# Problem statement
Keep the text of the data exactly as it is and omit each picture from the copy.

Recorded data
────────────────────────────────────────

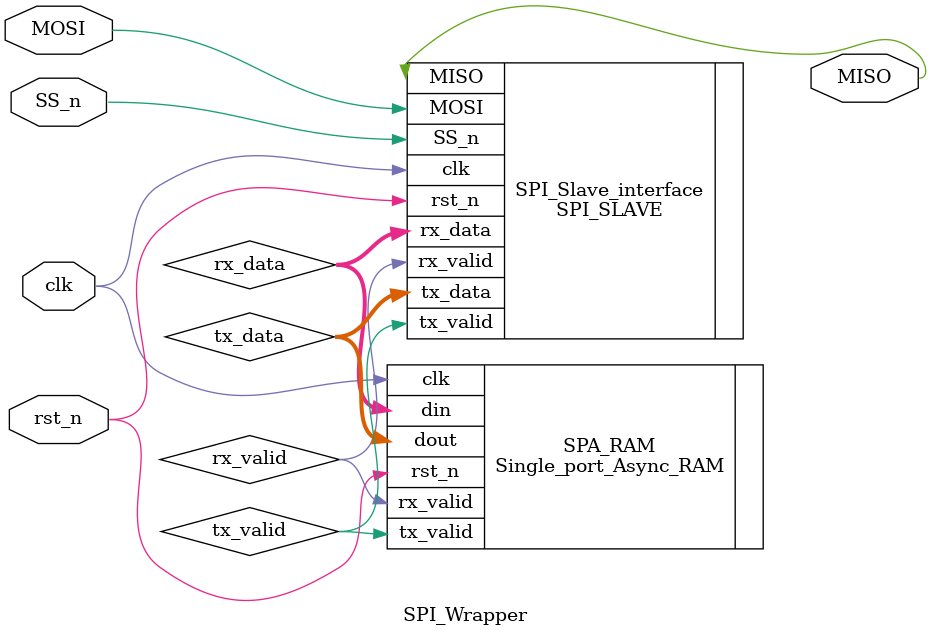
<source format=v>
module SPI_Wrapper( MOSI, SS_n, clk, rst_n, MISO);

    parameter MEM_DEPTH = 256;
    parameter ADDR_SIZE =8;

    input MOSI,SS_n,clk,rst_n;
    output MISO ;

    wire [9:0] rx_data;
    wire rx_valid;
    wire [7:0] tx_data;
    wire tx_valid;

    // Instantiate the SPI slave interface
    SPI_SLAVE SPI_Slave_interface(
        .MOSI(MOSI),
        .SS_n(SS_n),
        .tx_valid(tx_valid),
        .tx_data(tx_data),
        .clk(clk),
        .rst_n(rst_n),
        .rx_data(rx_data),
        .rx_valid(rx_valid),
        .MISO(MISO)
        );

    // Instantiate the RAM module
    Single_port_Async_RAM #(MEM_DEPTH,ADDR_SIZE) SPA_RAM(
        .din(rx_data),
        .clk(clk),
        .rst_n(rst_n),
        .rx_valid(rx_valid),
        .dout(tx_data),
        .tx_valid(tx_valid)
        );

endmodule

</source>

────────────────────────────────────────

# Finished task
<source format=v>
module SPI_Wrapper( MOSI, SS_n, clk, rst_n, MISO);

    parameter MEM_DEPTH = 256;
    parameter ADDR_SIZE =8;

    input MOSI,SS_n,clk,rst_n;
    output MISO ;

    wire [9:0] rx_data;
    wire rx_valid;
    wire [7:0] tx_data;
    wire tx_valid;

    // Instantiate the SPI slave interface
    SPI_SLAVE SPI_Slave_interface(
        .MOSI(MOSI),
        .SS_n(SS_n),
        .tx_valid(tx_valid),
        .tx_data(tx_data),
        .clk(clk),
        .rst_n(rst_n),
        .rx_data(rx_data),
        .rx_valid(rx_valid),
        .MISO(MISO)
        );

    // Instantiate the RAM module
    Single_port_Async_RAM #(MEM_DEPTH,ADDR_SIZE) SPA_RAM(
        .din(rx_data),
        .clk(clk),
        .rst_n(rst_n),
        .rx_valid(rx_valid),
        .dout(tx_data),
        .tx_valid(tx_valid)
        );

endmodule

</source>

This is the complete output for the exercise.